I dati, ultimo rapporto Space del Consiglio d’Europa, relativo al 2021 e diffuso ad aprile, testimoniano che l’Italia è fra i Paesi con il più alto numero di soggetti detenuti in assenza di sentenza definitiva: su 53.329 detenuti sono 16.118 quelli in attesa di sentenza definitiva alla fine dell’anno scorso. A confronto con le altre nazioni europee, e in percentuale sul totale della popolazione detenuta, un utilizzo più esteso si riscontra in Olanda, Svizzera, Danimarca, Belgio, Slovenia e Ucraina. Solo poco meno dell’Italia vi fa ricorso la Francia.
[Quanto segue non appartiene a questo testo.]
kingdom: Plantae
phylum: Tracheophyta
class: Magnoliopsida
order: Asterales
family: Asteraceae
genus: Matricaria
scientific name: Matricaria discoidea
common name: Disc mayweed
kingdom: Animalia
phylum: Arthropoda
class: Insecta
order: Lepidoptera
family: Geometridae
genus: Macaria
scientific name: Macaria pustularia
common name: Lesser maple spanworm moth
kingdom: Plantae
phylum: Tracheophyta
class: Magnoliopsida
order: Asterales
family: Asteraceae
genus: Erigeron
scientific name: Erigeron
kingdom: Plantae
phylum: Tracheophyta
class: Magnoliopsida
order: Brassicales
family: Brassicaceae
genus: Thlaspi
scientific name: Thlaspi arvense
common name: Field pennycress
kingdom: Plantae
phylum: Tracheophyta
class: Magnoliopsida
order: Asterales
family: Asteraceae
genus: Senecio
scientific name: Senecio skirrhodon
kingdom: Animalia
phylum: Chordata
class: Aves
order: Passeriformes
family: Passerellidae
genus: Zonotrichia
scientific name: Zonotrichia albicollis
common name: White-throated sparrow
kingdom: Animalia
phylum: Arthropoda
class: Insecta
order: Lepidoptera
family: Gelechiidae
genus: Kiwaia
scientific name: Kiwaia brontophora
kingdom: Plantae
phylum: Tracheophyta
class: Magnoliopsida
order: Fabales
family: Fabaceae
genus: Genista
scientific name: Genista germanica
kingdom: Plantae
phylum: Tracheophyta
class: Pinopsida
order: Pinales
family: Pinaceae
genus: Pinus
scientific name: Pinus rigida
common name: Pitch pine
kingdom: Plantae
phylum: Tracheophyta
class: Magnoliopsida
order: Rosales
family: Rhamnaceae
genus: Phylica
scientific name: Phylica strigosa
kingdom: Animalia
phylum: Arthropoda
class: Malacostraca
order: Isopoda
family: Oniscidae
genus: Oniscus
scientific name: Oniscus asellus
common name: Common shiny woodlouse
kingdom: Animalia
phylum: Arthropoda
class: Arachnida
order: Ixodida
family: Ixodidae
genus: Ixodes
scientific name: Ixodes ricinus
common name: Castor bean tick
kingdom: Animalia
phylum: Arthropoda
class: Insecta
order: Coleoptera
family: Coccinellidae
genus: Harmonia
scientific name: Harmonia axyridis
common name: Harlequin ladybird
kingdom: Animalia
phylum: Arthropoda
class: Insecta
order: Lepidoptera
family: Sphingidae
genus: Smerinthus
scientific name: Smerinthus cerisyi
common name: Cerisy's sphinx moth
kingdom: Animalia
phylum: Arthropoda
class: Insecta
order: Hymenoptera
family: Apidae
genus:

Va però ricordato che nel nostro Paese gli imputati sono considerati in custodia cautelare anche dopo la condanna in primo grado, mentre all’estero, generalmente, dopo la prima condanna il detenuto è considerato in espiazione pena.

Dati che tuttavia vanno letti insieme a quelli relativi al numero di misure emesse che, per quanto riguarda la custodia in carcere, sono in costante diminuzione (più netta negli ultimi due anni anche per l’emergenza sanitaria): si è infatti passati dalle 31.970 del 2018 alle 24.126 del 2021. Quanto ai tempi di durata, generalmente i procedimenti dove vengono emesse misure cautelari personali di tipo coercitivo hanno tempi di definizione molto ridotti, circostanza verosimilmente dovuta al fatto che già esistono gravi indizi di colpevolezza, mentre 9 misure su 10 sono emesse in procedimenti che si sono poi conclusi con una condanna.

Un passo ancora, relativo agli innocenti che finiscono in carcere, il caso più drammatico. A fare da bussola sono in questo caso le riparazioni per ingiusta detenzione, dove invece si assiste a una forte crescita delle decisioni definitive di accoglimento: si è infatti passati dalle 283 del 2020 alle 474 del 2021. A diminuire sono stati gli importi complessivi dei risarcimenti che dai 37 milioni del 2020 sono passati a 24,5 milioni nel 2021. A fronte di questa situazione, anche se non esiste un collegamento diretto tra ingiusta detenzione e responsabilità dei magistrati, colpiscono le sole 5 azioni disciplinari promosse l’anno scorso (24 nel 2019 e 21 nel 2020).